Quantitation of neurokinin 1 receptor internalization and recycling in guinea-pig myenteric neurons.

Abstract Agonist-induced endocytosis and recycling of G protein-coupled receptors contributes to desensitization and resensitization of the receptors. In this study, we have used fluorescence immunohistochemistry, confocal microscopy and digital image analysis to quantify the proportion of receptor in the cytoplasm and on the surfaces of nerve cells in the guinea-pig ileum. With these methods we examined the dynamics of internalization of the neurokinin 1 receptor in response to agonist, return of receptor to the cell membrane and its capacity to be re-internalized in response to further exposure to agonist. The basal level of neurokinin 1 receptor immunoreactivity in the cytoplasm was 12–15% of total cellular immunoreactivity. Concentration–response relations were generated for neurokinin 1 receptor internalization after incubation of isolated ileum with 10 −11 to 10 −6  M substance P at 4°C and warming to 37°C for 20 min. The threshold concentration for cytoplasmic receptor to exceed baseline was 10 −11  M and the proportion of receptor in the cytoplasm increased with increasing substance P concentration.

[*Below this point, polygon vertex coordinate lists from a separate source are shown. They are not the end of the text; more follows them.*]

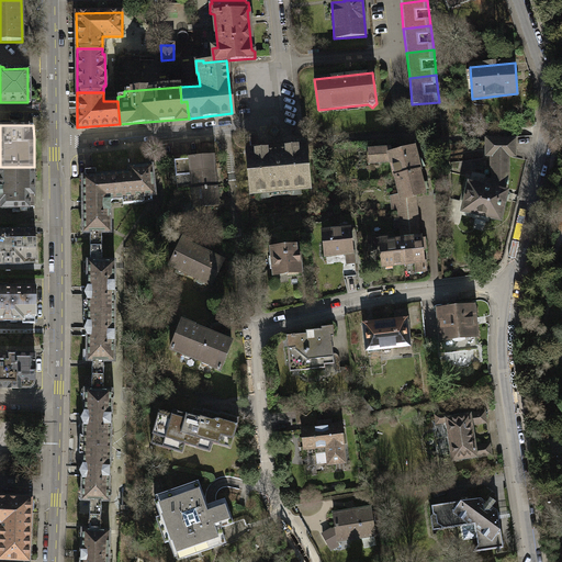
[(515,139),(486,139),(486,155),(491,155),(508,155),(515,155),(515,139)]
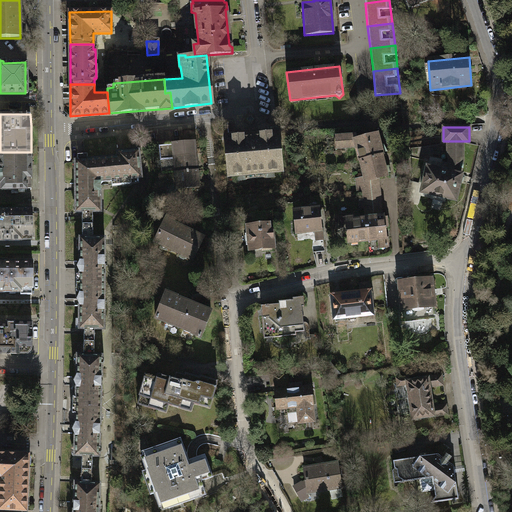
[(225,139),(229,177),(245,175),(245,179),(266,177),(266,173),(281,172),(278,134),(225,139)]
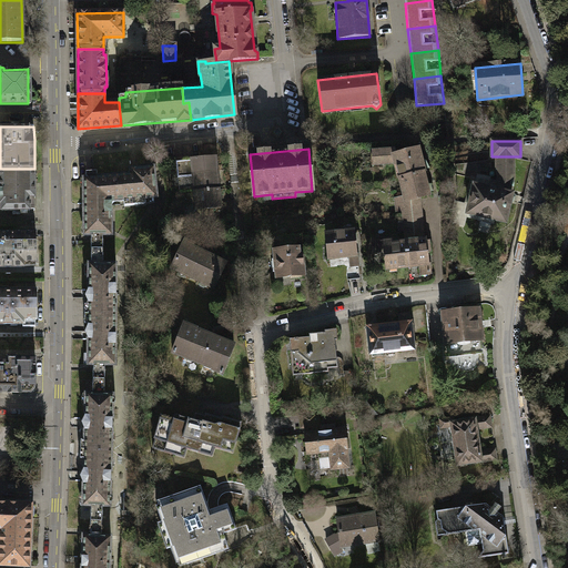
[(395,154),(394,150),(373,152),(374,164),(394,162),(399,178),(423,172),(424,172),(417,150),(395,154)]
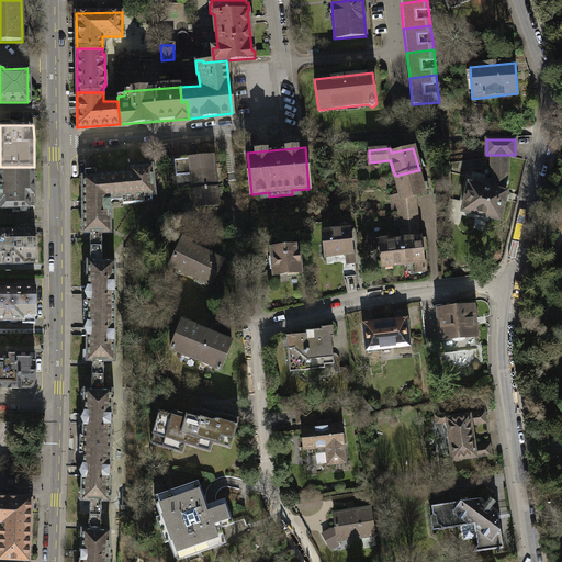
[(191,175),(192,189),(216,187),(213,155),(173,159),(175,177),(191,175)]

The effect of two exposures to agonist was studied using 10 −8  M and 10 −6  M substance P. After equilibration with substance P at 4°C for 1 h followed by 20 min at 37°C with no substance P, neurokinin 1 receptor immunoreactivity in the cytoplasm increased significantly from 12% to 36±3% for incubation with 10 −8  M and to 64±3% for 10 −6  M. When return of receptor to the surface was blocked with monensin (10 −5  M), 90% of the receptor was in the cytoplasm after 1 h at 37°C following exposure to 10 −6  M substance P. After 60 min without substance P and no monensin, receptor in the cytoplasm decreased to 19±2% (10 −8  M) and 38±4% (10 −6  M). A second period of equilibration with substance P at 4°C for 1 h followed by 20 min at 37°C, without substance P, resulted in a second wave of endocytosis; the fractions of receptor in the cytoplasm were 47±2% (10 −8  M) and 70±2% (10 −6  M). These results indicate that most of the receptors on the cell surface are available for internalization and that the receptors that return to the cell surface after endocytosis rapidly regain their ability to bind ligand and undergo endocytosis.